Text data extracted from pages:

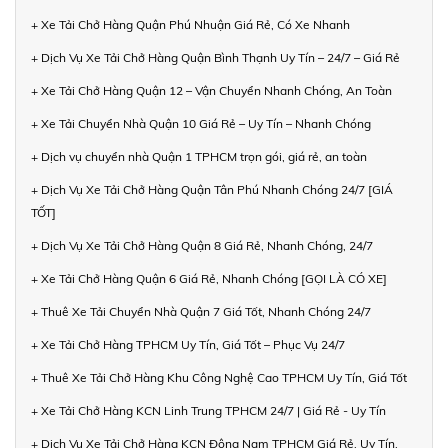
+ Xe Tải Chở Hàng Quận Phú Nhuận Giá Rẻ, Có Xe Nhanh
+ Dịch Vụ Xe Tải Chở Hàng Quận Bình Thạnh Uy Tín – 24/7 – Giá Rẻ
+ Xe Tải Chở Hàng Quận 12 – Vận Chuyển Nhanh Chóng, An Toàn
+ Xe Tải Chuyển Nhà Quận 10 Giá Rẻ – Uy Tín – Nhanh Chóng
+ Dịch vụ chuyển nhà Quận 1 TPHCM trọn gói, giá rẻ, an toàn
+ Dịch Vụ Xe Tải Chở Hàng Quận Tân Phú Nhanh Chóng 24/7 [GIÁ
TỐT]
+ Dịch Vụ Xe Tải Chở Hàng Quận 8 Giá Rẻ, Nhanh Chóng, 24/7
+ Xe Tải Chở Hàng Quận 6 Giá Rẻ, Nhanh Chóng [GỌI LÀ CÓ XE]
+ Thuê Xe Tải Chuyển Nhà Quận 7 Giá Tốt, Nhanh Chóng 24/7
+ Xe Tải Chở Hàng TPHCM Uy Tín, Giá Tốt – Phục Vụ 24/7
+ Thuê Xe Tải Chở Hàng Khu Công Nghệ Cao TPHCM Uy Tín, Giá Tốt
+ Xe Tải Chở Hàng KCN Linh Trung TPHCM 24/7 | Giá Rẻ - Uy Tín
+ Dịch Vụ Xe Tải Chở Hàng KCN Đông Nam TPHCM Giá Rẻ, Uy Tín,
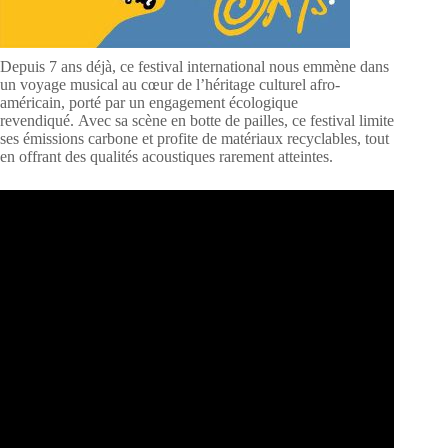
Depuis 7 ans déjà, ce festival international nous emmène dans
un voyage musical au cœur de l’héritage culturel afro-
américain, porté par un engagement écologique
revendiqué. Avec sa scène en botte de pailles, ce festival limite
ses émissions carbone et profite de matériaux recyclables, tout
en offrant des qualités acoustiques rarement atteintes.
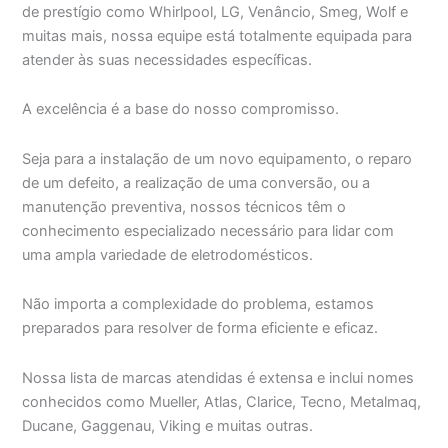
de prestígio como Whirlpool, LG, Venâncio, Smeg, Wolf e
muitas mais, nossa equipe está totalmente equipada para
atender às suas necessidades específicas.
A excelência é a base do nosso compromisso.
Seja para a instalação de um novo equipamento, o reparo
de um defeito, a realização de uma conversão, ou a
manutenção preventiva, nossos técnicos têm o
conhecimento especializado necessário para lidar com
uma ampla variedade de eletrodomésticos.
Não importa a complexidade do problema, estamos
preparados para resolver de forma eficiente e eficaz.
Nossa lista de marcas atendidas é extensa e inclui nomes
conhecidos como Mueller, Atlas, Clarice, Tecno, Metalmaq,
Ducane, Gaggenau, Viking e muitas outras.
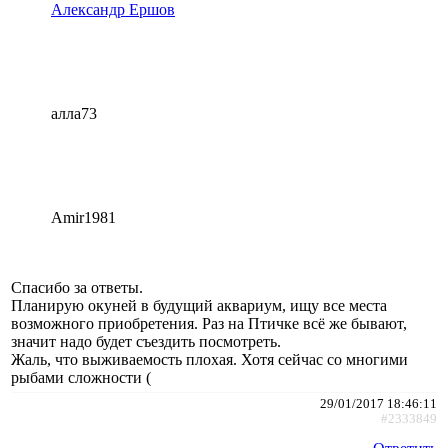
Александр Ершов
алла73
Amir1981
Спасибо за ответы.
Планирую окуней в будущий аквариум, ищу все места
возможного приобретения. Раз на Птичке всё же бывают,
значит надо будет съездить посмотреть.
Жаль, что выживаемость плохая. Хотя сейчас со многими
рыбами сложности (
29/01/2017 18:46:11
#2333849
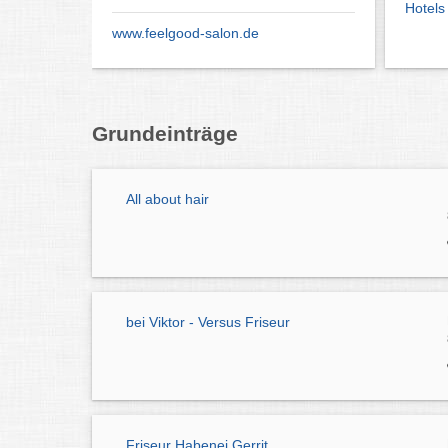
Hotel
www.feelgood-salon.de
Grundeinträge
All about hair
bei Viktor - Versus Friseur
Friseur Habenei Gerrit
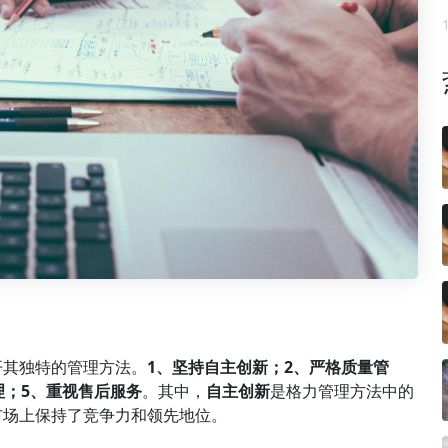
开其独特的管理方法。
1、坚持自主创新；2、严格
质量管
理；5、重视售后服务
。其中，
自主创新
是格力管理方法中的
市场上保持了竞争力和领先地位。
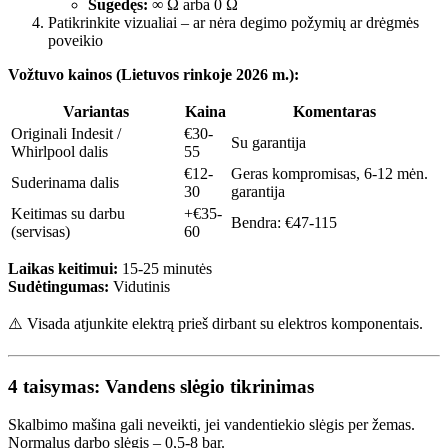
Sugedęs:
∞ Ω arba 0 Ω
Patikrinkite vizualiai – ar nėra degimo požymių ar drėgmės
poveikio
Vožtuvo kainos (Lietuvos rinkoje 2026 m.):
Variantas
Kaina
Komentaras
Originali Indesit /
€30-
Su garantija
Whirlpool dalis
55
€12-
Geras kompromisas, 6-12 mėn.
Suderinama dalis
30
garantija
Keitimas su darbu
+€35-
Bendra: €47-115
(servisas)
60
Laikas keitimui:
15-25 minutės
Sudėtingumas:
Vidutinis
⚠️ Visada atjunkite elektrą prieš dirbant su elektros komponentais.
4 taisymas: Vandens slėgio tikrinimas
Skalbimo mašina gali neveikti, jei vandentiekio slėgis per žemas.
Normalus darbo slėgis – 0,5-8 bar.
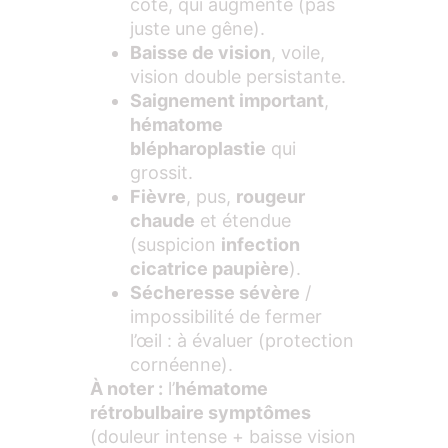
côté, qui augmente (pas
juste une gêne).
Baisse de vision
, voile,
vision double persistante.
Saignement important
,
hématome
blépharoplastie
qui
grossit.
Fièvre
, pus,
rougeur
chaude
et étendue
(suspicion
infection
cicatrice paupière
).
Sécheresse sévère
/
impossibilité de fermer
l’œil : à évaluer (protection
cornéenne).
À noter :
l’
hématome
rétrobulbaire symptômes
(douleur intense + baisse vision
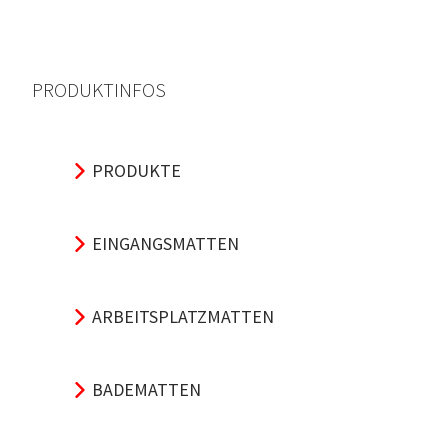
PRODUKTINFOS
PRODUKTE
EINGANGSMATTEN
ARBEITSPLATZMATTEN
BADEMATTEN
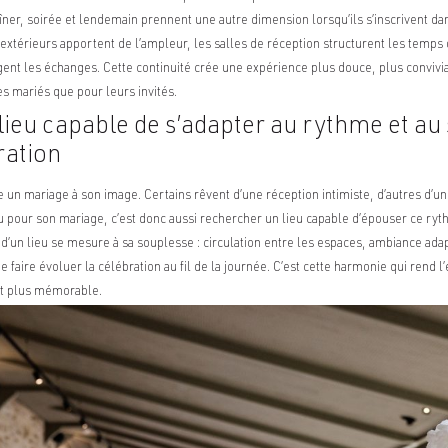
îner, soirée et lendemain prennent une autre dimension lorsqu’ils s’inscrivent
extérieurs apportent de l’ampleur, les salles de réception structurent les temps d
nt les échanges. Cette continuité crée une expérience plus douce, plus convivia
es mariés que pour leurs invités.
lieu capable de s’adapter au rythme et au 
ration
un mariage à son image. Certains rêvent d’une réception intimiste, d’autres d’
au pour son mariage, c’est donc aussi rechercher un lieu capable d’épouser ce ryt
é d’un lieu se mesure à sa souplesse : circulation entre les espaces, ambiance ada
 faire évoluer la célébration au fil de la journée. C’est cette harmonie qui rend 
et plus mémorable.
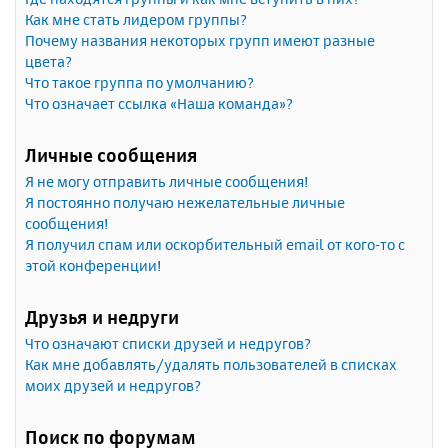
Как мне стать лидером группы?
Почему названия некоторых групп имеют разные
цвета?
Что такое группа по умолчанию?
Что означает ссылка «Наша команда»?
Личные сообщения
Я не могу отправить личные сообщения!
Я постоянно получаю нежелательные личные
сообщения!
Я получил спам или оскорбительный email от кого-то с
этой конференции!
Друзья и недруги
Что означают списки друзей и недругов?
Как мне добавлять/удалять пользователей в списках
моих друзей и недругов?
Поиск по форумам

* TASK PROMPT *
Reproduce every one of the lines above without changing anything, and omit the pictures.

* TASK RESPONSE *
+ Xe Tải Chở Hàng Quận Phú Nhuận Giá Rẻ, Có Xe Nhanh
+ Dịch Vụ Xe Tải Chở Hàng Quận Bình Thạnh Uy Tín – 24/7 – Giá Rẻ
+ Xe Tải Chở Hàng Quận 12 – Vận Chuyển Nhanh Chóng, An Toàn
+ Xe Tải Chuyển Nhà Quận 10 Giá Rẻ – Uy Tín – Nhanh Chóng
+ Dịch vụ chuyển nhà Quận 1 TPHCM trọn gói, giá rẻ, an toàn
+ Dịch Vụ Xe Tải Chở Hàng Quận Tân Phú Nhanh Chóng 24/7 [GIÁ
TỐT]
+ Dịch Vụ Xe Tải Chở Hàng Quận 8 Giá Rẻ, Nhanh Chóng, 24/7
+ Xe Tải Chở Hàng Quận 6 Giá Rẻ, Nhanh Chóng [GỌI LÀ CÓ XE]
+ Thuê Xe Tải Chuyển Nhà Quận 7 Giá Tốt, Nhanh Chóng 24/7
+ Xe Tải Chở Hàng TPHCM Uy Tín, Giá Tốt – Phục Vụ 24/7
+ Thuê Xe Tải Chở Hàng Khu Công Nghệ Cao TPHCM Uy Tín, Giá Tốt
+ Xe Tải Chở Hàng KCN Linh Trung TPHCM 24/7 | Giá Rẻ - Uy Tín
+ Dịch Vụ Xe Tải Chở Hàng KCN Đông Nam TPHCM Giá Rẻ, Uy Tín,
Depuis 7 ans déjà, ce festival international nous emmène dans
un voyage musical au cœur de l’héritage culturel afro-
américain, porté par un engagement écologique
revendiqué. Avec sa scène en botte de pailles, ce festival limite
ses émissions carbone et profite de matériaux recyclables, tout
en offrant des qualités acoustiques rarement atteintes.
de prestígio como Whirlpool, LG, Venâncio, Smeg, Wolf e
muitas mais, nossa equipe está totalmente equipada para
atender às suas necessidades específicas.
A excelência é a base do nosso compromisso.
Seja para a instalação de um novo equipamento, o reparo
de um defeito, a realização de uma conversão, ou a
manutenção preventiva, nossos técnicos têm o
conhecimento especializado necessário para lidar com
uma ampla variedade de eletrodomésticos.
Não importa a complexidade do problema, estamos
preparados para resolver de forma eficiente e eficaz.
Nossa lista de marcas atendidas é extensa e inclui nomes
conhecidos como Mueller, Atlas, Clarice, Tecno, Metalmaq,
Ducane, Gaggenau, Viking e muitas outras.
Александр Ершов
алла73
Amir1981
Спасибо за ответы.
Планирую окуней в будущий аквариум, ищу все места
возможного приобретения. Раз на Птичке всё же бывают,
значит надо будет съездить посмотреть.
Жаль, что выживаемость плохая. Хотя сейчас со многими
рыбами сложности (
29/01/2017 18:46:11
#2333849
Hotel
www.feelgood-salon.de
Grundeinträge
All about hair
bei Viktor - Versus Friseur
Friseur Habenei Gerrit
开其独特的管理方法。
1、坚持自主创新；2、严格
质量管
理；5、重视售后服务
。其中，
自主创新
是格力管理方法中的
市场上保持了竞争力和领先地位。
Sugedęs:
∞ Ω arba 0 Ω
Patikrinkite vizualiai – ar nėra degimo požymių ar drėgmės
poveikio
Vožtuvo kainos (Lietuvos rinkoje 2026 m.):
Variantas
Kaina
Komentaras
Originali Indesit /
€30-
Su garantija
Whirlpool dalis
55
€12-
Geras kompromisas, 6-12 mėn.
Suderinama dalis
30
garantija
Keitimas su darbu
+€35-
Bendra: €47-115
(servisas)
60
Laikas keitimui:
15-25 minutės
Sudėtingumas:
Vidutinis
⚠️ Visada atjunkite elektrą prieš dirbant su elektros komponentais.
4 taisymas: Vandens slėgio tikrinimas
Skalbimo mašina gali neveikti, jei vandentiekio slėgis per žemas.
Normalus darbo slėgis – 0,5-8 bar.
côté, qui augmente (pas
juste une gêne).
Baisse de vision
, voile,
vision double persistante.
Saignement important
,
hématome
blépharoplastie
qui
grossit.
Fièvre
, pus,
rougeur
chaude
et étendue
(suspicion
infection
cicatrice paupière
).
Sécheresse sévère
/
impossibilité de fermer
l’œil : à évaluer (protection
cornéenne).
À noter :
l’
hématome
rétrobulbaire symptômes
(douleur intense + baisse vision
PRODUKTINFOS
PRODUKTE
EINGANGSMATTEN
ARBEITSPLATZMATTEN
BADEMATTEN
îner, soirée et lendemain prennent une autre dimension lorsqu’ils s’inscrivent
extérieurs apportent de l’ampleur, les salles de réception structurent les temps d
nt les échanges. Cette continuité crée une expérience plus douce, plus convivia
es mariés que pour leurs invités.
lieu capable de s’adapter au rythme et au 
ration
un mariage à son image. Certains rêvent d’une réception intimiste, d’autres d’
au pour son mariage, c’est donc aussi rechercher un lieu capable d’épouser ce ryt
é d’un lieu se mesure à sa souplesse : circulation entre les espaces, ambiance ada
 faire évoluer la célébration au fil de la journée. C’est cette harmonie qui rend 
et plus mémorable.
Как мне стать лидером группы?
Почему названия некоторых групп имеют разные
цвета?
Что такое группа по умолчанию?
Что означает ссылка «Наша команда»?
Личные сообщения
Я не могу отправить личные сообщения!
Я постоянно получаю нежелательные личные
сообщения!
Я получил спам или оскорбительный email от кого-то с
этой конференции!
Друзья и недруги
Что означают списки друзей и недругов?
Как мне добавлять/удалять пользователей в списках
моих друзей и недругов?
Поиск по форумам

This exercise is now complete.